I am posting my code below
void filter_text( vector<string> *words, string name)
{
vector<string>::iterator startIt = words->begin();
vector<string>::iterator endIt = words->end();
if( !name.size() )
std::cout << " no word to found for empty string ";
while( startIt != endIt)
{
string::size_type pos = 0;
while( (pos = (*startIt).find_first_of(name, pos) ) != string::npos)

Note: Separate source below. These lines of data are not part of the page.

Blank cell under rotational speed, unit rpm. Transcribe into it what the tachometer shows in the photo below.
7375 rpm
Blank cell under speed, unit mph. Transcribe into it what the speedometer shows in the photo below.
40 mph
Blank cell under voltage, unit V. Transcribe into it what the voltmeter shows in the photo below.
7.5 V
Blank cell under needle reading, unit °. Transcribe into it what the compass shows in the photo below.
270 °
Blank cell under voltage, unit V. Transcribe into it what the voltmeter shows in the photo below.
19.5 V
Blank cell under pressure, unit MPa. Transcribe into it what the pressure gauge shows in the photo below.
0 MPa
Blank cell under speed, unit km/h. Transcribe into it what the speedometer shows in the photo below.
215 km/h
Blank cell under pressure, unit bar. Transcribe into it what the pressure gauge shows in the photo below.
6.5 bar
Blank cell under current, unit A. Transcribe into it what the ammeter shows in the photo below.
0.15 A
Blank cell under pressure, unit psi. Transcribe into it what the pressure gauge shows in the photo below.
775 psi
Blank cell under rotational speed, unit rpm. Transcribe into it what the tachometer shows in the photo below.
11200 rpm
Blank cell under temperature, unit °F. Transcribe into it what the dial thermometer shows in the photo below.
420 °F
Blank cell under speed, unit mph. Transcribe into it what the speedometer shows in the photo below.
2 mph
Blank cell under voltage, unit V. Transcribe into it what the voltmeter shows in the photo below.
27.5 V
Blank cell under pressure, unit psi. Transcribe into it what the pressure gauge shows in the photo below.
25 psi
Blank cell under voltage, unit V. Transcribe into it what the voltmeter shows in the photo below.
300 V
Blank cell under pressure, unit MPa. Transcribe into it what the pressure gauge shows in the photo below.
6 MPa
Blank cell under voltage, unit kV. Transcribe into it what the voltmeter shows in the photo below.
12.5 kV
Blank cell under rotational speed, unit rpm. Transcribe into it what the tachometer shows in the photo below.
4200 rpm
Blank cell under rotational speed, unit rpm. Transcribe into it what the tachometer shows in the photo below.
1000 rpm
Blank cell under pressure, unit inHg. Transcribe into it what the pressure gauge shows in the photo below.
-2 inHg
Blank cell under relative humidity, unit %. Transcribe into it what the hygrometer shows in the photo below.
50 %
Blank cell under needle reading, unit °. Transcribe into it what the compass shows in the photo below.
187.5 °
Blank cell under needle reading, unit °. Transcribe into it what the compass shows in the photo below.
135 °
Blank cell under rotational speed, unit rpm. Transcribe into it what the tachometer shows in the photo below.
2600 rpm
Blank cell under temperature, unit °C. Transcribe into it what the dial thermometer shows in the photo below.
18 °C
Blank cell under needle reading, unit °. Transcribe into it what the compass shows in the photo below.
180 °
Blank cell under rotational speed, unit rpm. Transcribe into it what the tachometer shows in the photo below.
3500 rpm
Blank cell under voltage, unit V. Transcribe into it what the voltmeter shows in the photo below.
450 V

std:cout <<" the name is " << *startIt<< end;
startIt++;
}
}
int main()
{
// to read a text file
std::string file_name;
std::cout << " please enter the file name to parse" ;
std::cin >> file_name;
//open text file for input
ifstream infile(file_name.c_str(), ios::in) ;
if(! infile)
{
std::cerr <<" failed to open file\n";
exit(-1);
}
vector<string> *lines_of_text = new vector<string>;
string textline;
while(getline(infile, textline, '\n'))
{
std::cout <<" line text:" << textline <<std::endl;
lines_of_text->push_back(textline);
}
filter_text( lines_of_text, "tony");
return 0;
}
#include <string>
#include <iostream>
#include <vector>
#include <stdexcept>
#include <fstream>
struct bird {
std::string name;
int weight;
int height;
};
bird& find_bird_by_name(std::vector<bird>& birds, const std::string& name) {
for(unsigned int i=0; i<birds.size(); ++i) {
if (birds[i].name == name)
return birds[i];
}
throw std::runtime_error("BIRD NOT FOUND");
}
bird& find_bird_by_weight(std::vector<bird>& birds, int weight) {
for(unsigned int i=0; i<birds.size(); ++i) {
if (birds[i].weight< weight)
return birds[i];
}
throw std::runtime_error("BIRD NOT FOUND");
}
int main() {
std::ifstream infile("birds.txt");
char comma;
bird newbird;
std::vector<bird> birds;
//load in all the birds
while (infile >> newbird.name >> comma >> newbird.weight >> comma >> newbird.height)
birds.push_back(newbird);
//find bird by name
bird& namebird = find_bird_by_name(birds, "Crow");
std::cout << "found " << namebird.name << '\n';
//find bird by weight
bird& weightbird = find_bird_by_weight(birds, 10);
std::cout << "found " << weightbird.name << '\n';
//add a bird
std::cout << "Bird name: ";
std::cin >> newbird.name;
std::cout << "Bird weight: ";
std::cin >> newbird.weight;
std::cout << "Bird height: ";
std::cin >> newbird.height;
birds.push_back(newbird);
//update a bird
bird& editbird = find_bird_by_name(birds, "Raven");
editbird.weight = 1000000;
return 0;
}
Obviously not employees, because that would make your homework too easy.
So, first off, I don't think you should store the information in a vector of strings. This kind of task totally calls for the use of a
struct employee {
int id;
std::string name;
std::string address;
//... more info
};
And storing instances of employees in an
std::vector<employee>
You see, using your strategy of storing the lines, searching for "westminster" would net me Robbie, as his line of text does include this substring, but his name isn't westminster at all. Storing the data in a vector of employee structs would eliminate this problem, and it'd make the whole thing a lot more, well, structured.
Of course you'd need to actually parse the file to get the info into the vector. I'd suggest using a strategy like:
while(getline(infile, textline, '\n')) {
std::stringstream l(textline);
getline(l,oneEmp.name, ','); //extract his name using getline
l >> oneEmp.id; //extract his id
//extract other fields from the stringstream as neccessary
employees.push_back(oneEmp);
}
As for adding information: when the user enters the data, just store it in your employees vector; and when you should need to update the file, you may simply overwrite the original data file with a new one by opening it for writing & dumping the data there (this is obviously a rather wasteful strategy, but it's fine for a school assignment (I suppose it's school assignment)).
Start by splitting the CSV line into separate fields and then populate a struct with this data
eg:
struct Employee
{
std::string name;
std::string id_number;
std::string mobilenumber;
std::string location;
};
std::vector<Employee> employees; // Note you dont need a pointer
Look at string methods find_first_of, substr and friends.